"It was like a message from God: 'Honesty doesn't pay, Sucker!'"
Buscape "Rocket" is a teenager and aspiring photographer in Rio de Janeiro when he begins to tell his story, adamantly clear about how his place in the world came to be. The sprawling slums outside Rio didn't happen by accident, he says. They were built by the government in the 1950's for the purpose of relocating the poor outside the city center. By the 1970's and at present, the favela--as it's still known--has grown into a desperately dangerous place, a place rampant with lawlessness where gangs not only operate thriving drug businesses, but control many aspects daily domestic life. The slum has become a city in itself, even tagged with the ironical label of Cuidad de Deus (City of God). In the City of God, ordinary citizens are literally caught in the crossfire (the movie's climactic sequence and the point where Rocket begins his tale is, in effect, this very situation). Their lives are hopeless in nearly every respect, equally meaningless to both the ruthless druglords and municipal authorities who constantly jockey for power in the streets.
Rocket has lived side-by-side with the gangs since his early youth. Drug kingpins and gang co-leaders Lil' Ze and Bené have even accommodated his artistic ambitions, incorporating his ties to the local media for personal glamour and using photo ops to further their influence. With murder and destruction commonplace in the City of God, lives are short and violence is inevitable. Soon after the sociopathic Ze offs another headstrong rebel (Ze having previously raped the man's girlfriend) a new wave of heavy violence hits the streets. Only this time, Rocket has been secretly employed by the local law and order, one of a small handful of only partially corrupted entities, who plan to employ his unique abilities to infiltrate Ze's gang and hopefully put an end to the current wave of carnage.
Most non-third worlders are aware, to some degree, of the plight of the masses living in places like the City of God.

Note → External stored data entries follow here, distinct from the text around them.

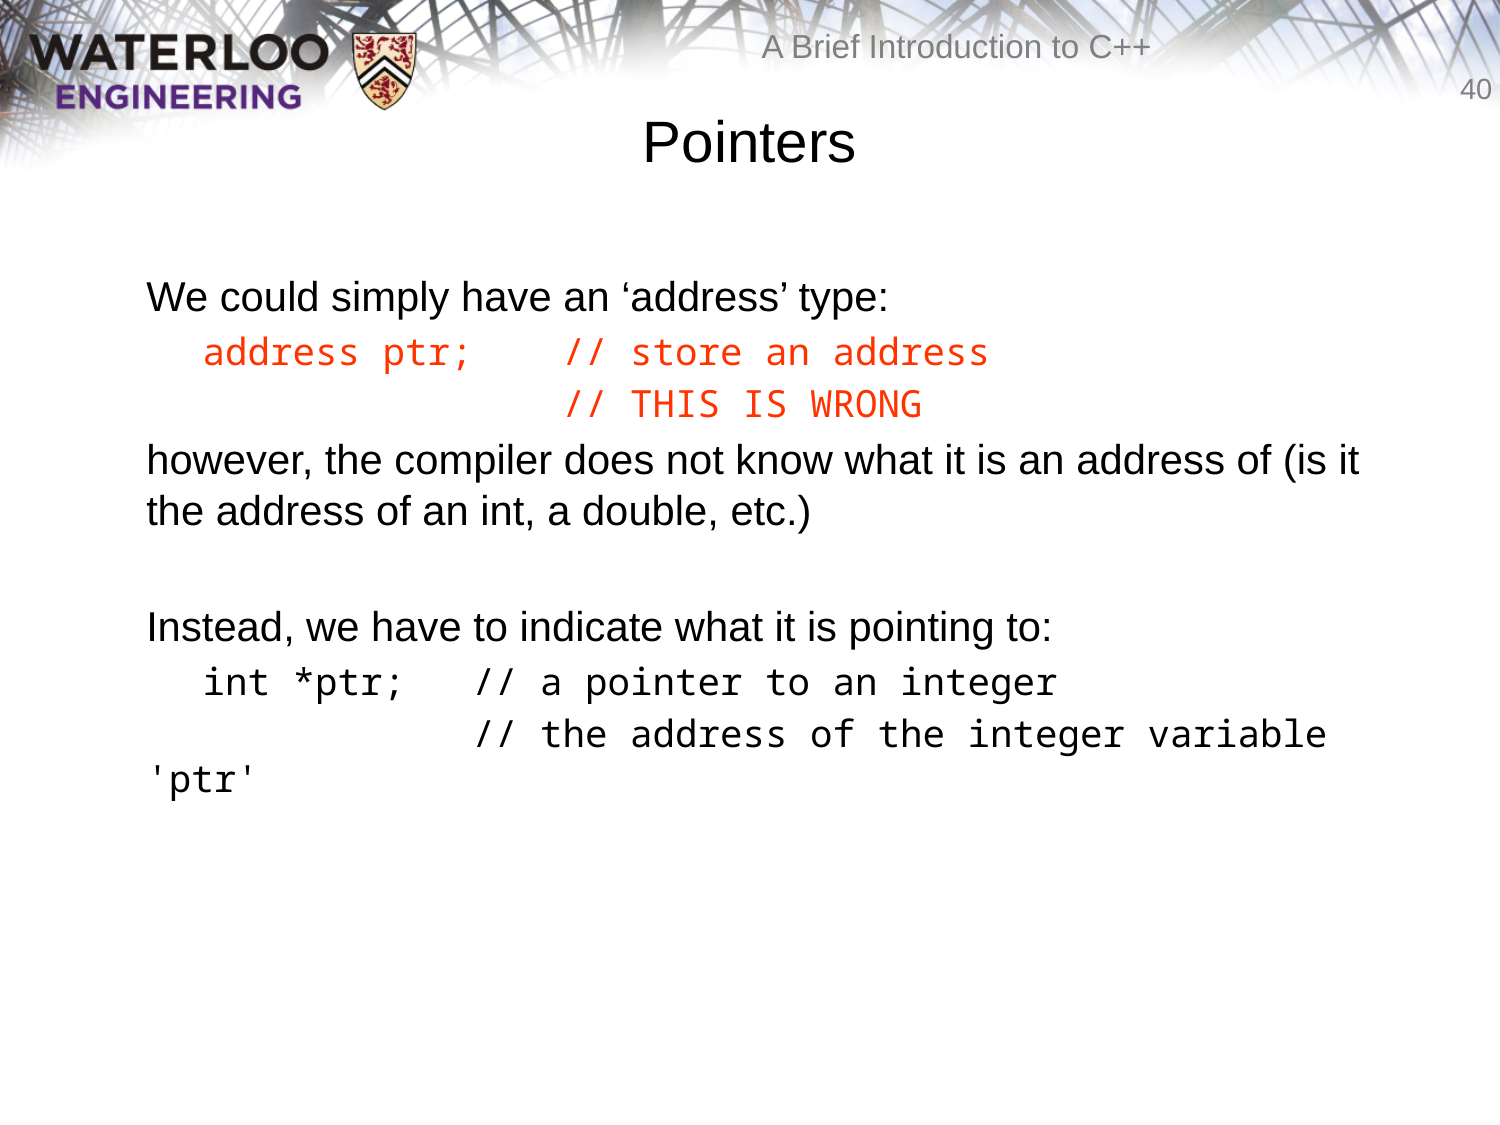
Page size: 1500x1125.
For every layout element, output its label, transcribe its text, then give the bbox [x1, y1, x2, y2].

list We could simply have an ‘address’ type: address ptr; // store an address // THIS IS WRONG however, the compiler does not know what it is an address of (is it the address of an int, a double, etc.) Instead, we have to indicate what it is pointing to: int *ptr; // a pointer to an integer // the address of the integer variable 'ptr' [74, 262, 1426, 1006]
picture [0, 0, 1500, 1125]
title Pointers [74, 44, 1426, 233]
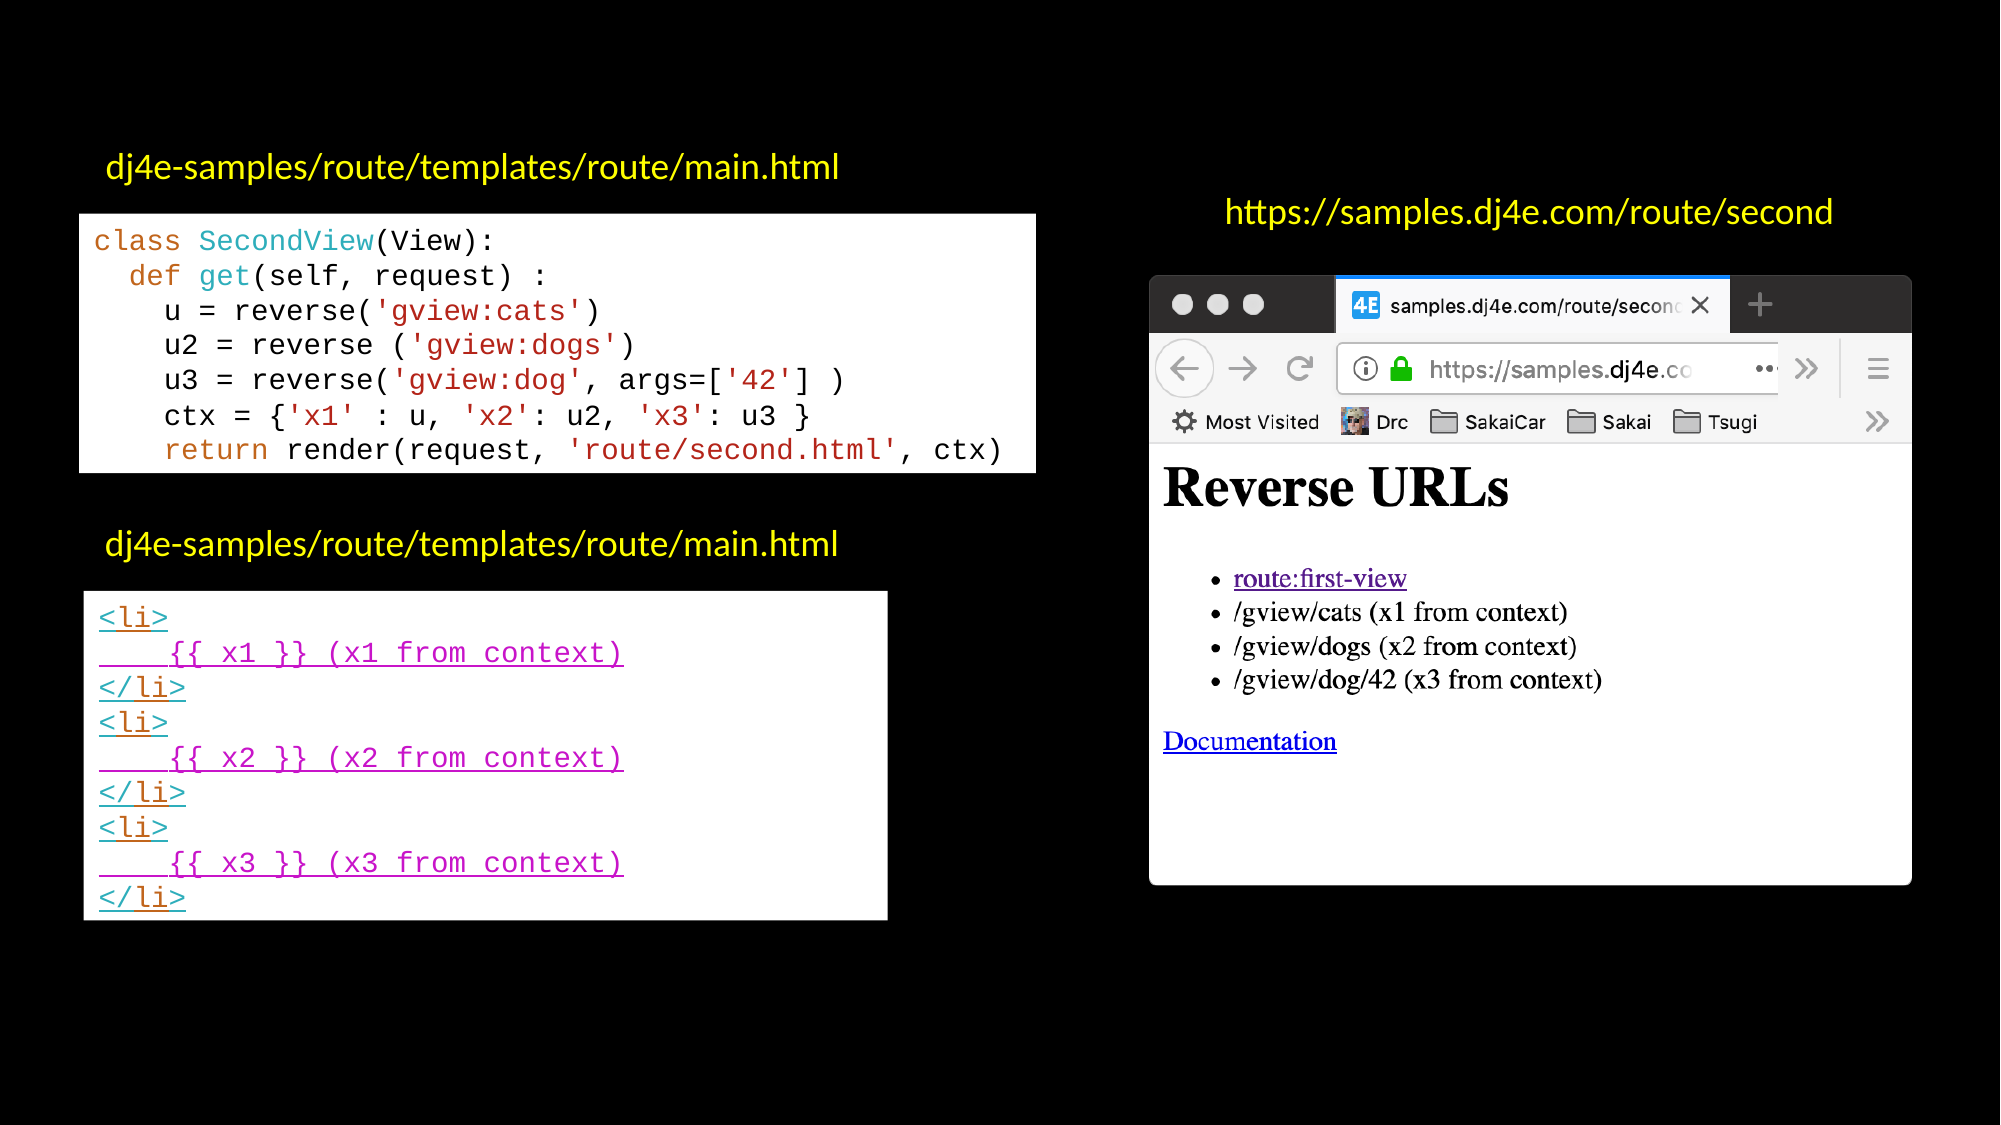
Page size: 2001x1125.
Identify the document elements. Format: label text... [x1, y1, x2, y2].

picture [1089, 229, 1971, 959]
text_box dj4e-samples/route/templates/route/main.html [90, 511, 855, 572]
text_box class SecondView(View): def get(self, request) : u = reverse('gview:cats') u2 = reverse ('gview:dogs') u3 = reverse('gview:dog', args=['42'] ) ctx = {'x1' : u, 'x2': u2, 'x3': u3 } return render(request, 'route/second.html', ctx) [79, 213, 1036, 474]
text_box dj4e-samples/route/templates/route/main.html [90, 134, 856, 195]
text_box <li> {{ x1 }} (x1 from context) </li> <li> {{ x2 }} (x2 from context) </li> <li> {{ x3 }} (x3 from context) </li> [83, 590, 888, 921]
text_box https://samples.dj4e.com/route/second [1209, 179, 1850, 229]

Dictatorial regimes, corrupt governments, the lack of a middle class, etc. have always existed, giving rise to disadvantage, disorder and poverty as the only certainty. But nothing sheds light on the reality of things quite like a movie the caliber of Cuidad de Deus. The film neither preaches nor panders, but it does show, with incandescent clarity, how the purity of love is smothered by a world where death and destruction reign supreme and senseless violence is far too great an adversary for peace and stability. Take for instance the scene in which Lil' Ze effectively begins his life of crime as a pre-adolescent, strolling into a brothel one night, laughing with glee as he guns down around 25 defenseless souls before riding away in a stolen car with the proceeds of the evening's excursion. Or the scene near the end of the film where another young boy, unnamed but obviously representing the next generation of up and coming hoods, must shoot his best friend to test his allegiance. It becomes shockingly clear to everyone watching that things happen on a whim in the City of God. Comradery and affection mean nothing when life is this cheap.